Ignore the pictures in the data below and set down exactly the lines from its first line through the line containing "X11124Y8338D02*".

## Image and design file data
----

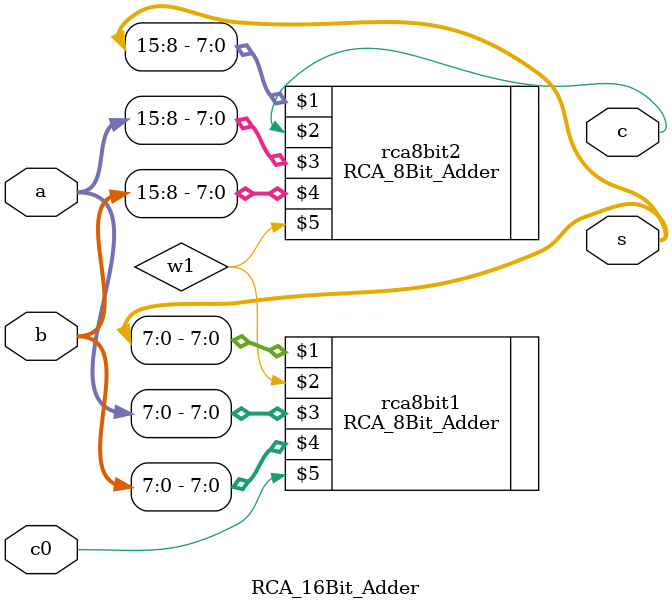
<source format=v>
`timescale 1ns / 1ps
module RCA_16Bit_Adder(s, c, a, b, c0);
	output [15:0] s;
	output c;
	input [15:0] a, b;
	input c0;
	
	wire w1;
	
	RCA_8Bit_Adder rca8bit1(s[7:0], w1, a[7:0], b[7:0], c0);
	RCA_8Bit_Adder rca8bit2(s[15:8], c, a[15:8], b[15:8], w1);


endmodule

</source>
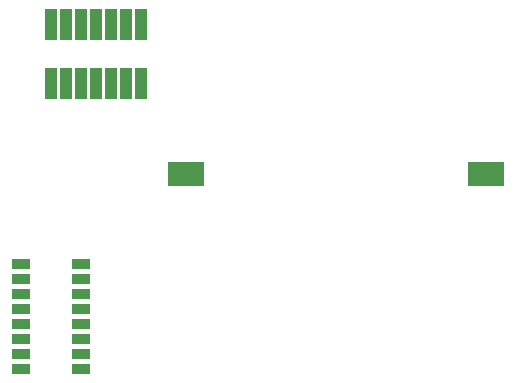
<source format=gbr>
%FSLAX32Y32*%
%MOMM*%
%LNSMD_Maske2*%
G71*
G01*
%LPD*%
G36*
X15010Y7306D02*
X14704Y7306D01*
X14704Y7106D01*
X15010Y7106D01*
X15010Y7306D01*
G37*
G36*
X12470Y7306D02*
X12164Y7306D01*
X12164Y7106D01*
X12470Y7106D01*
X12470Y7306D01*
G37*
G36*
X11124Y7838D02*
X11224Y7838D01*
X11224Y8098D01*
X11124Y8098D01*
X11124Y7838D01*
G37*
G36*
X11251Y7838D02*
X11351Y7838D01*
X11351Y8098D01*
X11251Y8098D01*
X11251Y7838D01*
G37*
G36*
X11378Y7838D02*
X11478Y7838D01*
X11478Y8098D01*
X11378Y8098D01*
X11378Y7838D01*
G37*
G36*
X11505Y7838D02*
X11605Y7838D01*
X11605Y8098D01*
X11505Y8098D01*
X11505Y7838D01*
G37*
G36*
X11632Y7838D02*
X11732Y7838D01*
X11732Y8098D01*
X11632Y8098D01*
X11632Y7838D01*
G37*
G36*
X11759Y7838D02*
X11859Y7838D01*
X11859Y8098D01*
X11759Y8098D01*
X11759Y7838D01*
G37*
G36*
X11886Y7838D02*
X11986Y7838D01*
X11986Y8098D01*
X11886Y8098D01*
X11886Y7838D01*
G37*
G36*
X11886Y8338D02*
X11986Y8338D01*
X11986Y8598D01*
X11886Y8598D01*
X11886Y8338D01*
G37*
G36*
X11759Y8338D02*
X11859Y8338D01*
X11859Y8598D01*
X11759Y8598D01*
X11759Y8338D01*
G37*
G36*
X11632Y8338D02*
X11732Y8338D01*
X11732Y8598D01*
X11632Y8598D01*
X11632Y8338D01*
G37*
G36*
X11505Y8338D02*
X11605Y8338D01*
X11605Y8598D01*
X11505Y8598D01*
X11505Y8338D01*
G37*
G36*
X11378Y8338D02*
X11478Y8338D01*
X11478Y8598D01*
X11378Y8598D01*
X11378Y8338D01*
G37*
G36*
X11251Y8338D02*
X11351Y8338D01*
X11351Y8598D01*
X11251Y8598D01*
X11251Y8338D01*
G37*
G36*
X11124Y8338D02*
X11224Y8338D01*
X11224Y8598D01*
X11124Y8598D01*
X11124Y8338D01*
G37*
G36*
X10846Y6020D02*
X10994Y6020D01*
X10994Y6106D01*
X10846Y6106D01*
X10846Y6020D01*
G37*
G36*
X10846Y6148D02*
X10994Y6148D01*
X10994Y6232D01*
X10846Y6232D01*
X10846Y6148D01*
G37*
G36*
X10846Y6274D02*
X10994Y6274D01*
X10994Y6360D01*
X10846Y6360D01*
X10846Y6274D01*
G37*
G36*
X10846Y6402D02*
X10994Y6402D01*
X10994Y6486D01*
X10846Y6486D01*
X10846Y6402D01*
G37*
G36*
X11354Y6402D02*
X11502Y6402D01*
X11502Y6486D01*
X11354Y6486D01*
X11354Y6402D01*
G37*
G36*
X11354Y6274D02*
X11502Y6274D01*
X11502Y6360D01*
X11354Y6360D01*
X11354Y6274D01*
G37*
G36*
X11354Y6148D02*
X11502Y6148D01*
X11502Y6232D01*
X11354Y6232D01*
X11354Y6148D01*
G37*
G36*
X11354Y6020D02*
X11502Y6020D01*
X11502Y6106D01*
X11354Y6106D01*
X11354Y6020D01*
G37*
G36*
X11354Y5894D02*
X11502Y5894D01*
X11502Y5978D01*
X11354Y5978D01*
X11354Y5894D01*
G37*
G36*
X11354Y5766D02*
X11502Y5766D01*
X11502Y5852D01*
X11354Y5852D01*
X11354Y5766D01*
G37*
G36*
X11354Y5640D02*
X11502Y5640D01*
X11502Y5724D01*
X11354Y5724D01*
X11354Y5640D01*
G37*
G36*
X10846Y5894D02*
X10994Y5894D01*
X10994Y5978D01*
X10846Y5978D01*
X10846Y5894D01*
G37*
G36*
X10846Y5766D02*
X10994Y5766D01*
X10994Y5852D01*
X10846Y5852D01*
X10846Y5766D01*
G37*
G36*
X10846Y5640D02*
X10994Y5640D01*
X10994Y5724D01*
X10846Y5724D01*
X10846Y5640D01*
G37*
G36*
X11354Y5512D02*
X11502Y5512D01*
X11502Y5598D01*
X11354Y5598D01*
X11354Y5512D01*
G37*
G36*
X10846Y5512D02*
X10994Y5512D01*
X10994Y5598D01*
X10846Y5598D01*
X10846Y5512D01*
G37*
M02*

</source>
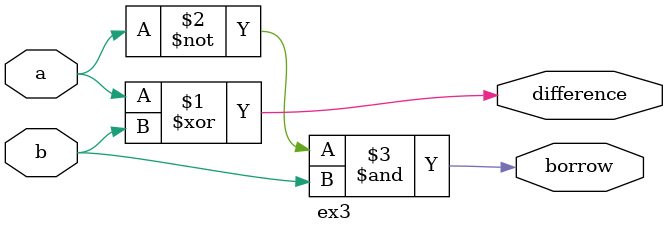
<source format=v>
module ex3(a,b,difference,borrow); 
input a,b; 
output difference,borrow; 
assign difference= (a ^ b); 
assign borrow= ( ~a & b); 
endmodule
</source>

----

## Task response
<source format=v>
`timescale 1ns / 1ps
module RCA_16Bit_Adder(s, c, a, b, c0);
	output [15:0] s;
	output c;
	input [15:0] a, b;
	input c0;
	
	wire w1;
	
	RCA_8Bit_Adder rca8bit1(s[7:0], w1, a[7:0], b[7:0], c0);
	RCA_8Bit_Adder rca8bit2(s[15:8], c, a[15:8], b[15:8], w1);


endmodule

</source>
<source format=gbr>
%FSLAX32Y32*%
%MOMM*%
%LNSMD_Maske2*%
G71*
G01*
%LPD*%
G36*
X15010Y7306D02*
X14704Y7306D01*
X14704Y7106D01*
X15010Y7106D01*
X15010Y7306D01*
G37*
G36*
X12470Y7306D02*
X12164Y7306D01*
X12164Y7106D01*
X12470Y7106D01*
X12470Y7306D01*
G37*
G36*
X11124Y7838D02*
X11224Y7838D01*
X11224Y8098D01*
X11124Y8098D01*
X11124Y7838D01*
G37*
G36*
X11251Y7838D02*
X11351Y7838D01*
X11351Y8098D01*
X11251Y8098D01*
X11251Y7838D01*
G37*
G36*
X11378Y7838D02*
X11478Y7838D01*
X11478Y8098D01*
X11378Y8098D01*
X11378Y7838D01*
G37*
G36*
X11505Y7838D02*
X11605Y7838D01*
X11605Y8098D01*
X11505Y8098D01*
X11505Y7838D01*
G37*
G36*
X11632Y7838D02*
X11732Y7838D01*
X11732Y8098D01*
X11632Y8098D01*
X11632Y7838D01*
G37*
G36*
X11759Y7838D02*
X11859Y7838D01*
X11859Y8098D01*
X11759Y8098D01*
X11759Y7838D01*
G37*
G36*
X11886Y7838D02*
X11986Y7838D01*
X11986Y8098D01*
X11886Y8098D01*
X11886Y7838D01*
G37*
G36*
X11886Y8338D02*
X11986Y8338D01*
X11986Y8598D01*
X11886Y8598D01*
X11886Y8338D01*
G37*
G36*
X11759Y8338D02*
X11859Y8338D01*
X11859Y8598D01*
X11759Y8598D01*
X11759Y8338D01*
G37*
G36*
X11632Y8338D02*
X11732Y8338D01*
X11732Y8598D01*
X11632Y8598D01*
X11632Y8338D01*
G37*
G36*
X11505Y8338D02*
X11605Y8338D01*
X11605Y8598D01*
X11505Y8598D01*
X11505Y8338D01*
G37*
G36*
X11378Y8338D02*
X11478Y8338D01*
X11478Y8598D01*
X11378Y8598D01*
X11378Y8338D01*
G37*
G36*
X11251Y8338D02*
X11351Y8338D01*
X11351Y8598D01*
X11251Y8598D01*
X11251Y8338D01*
G37*
G36*
X11124Y8338D02*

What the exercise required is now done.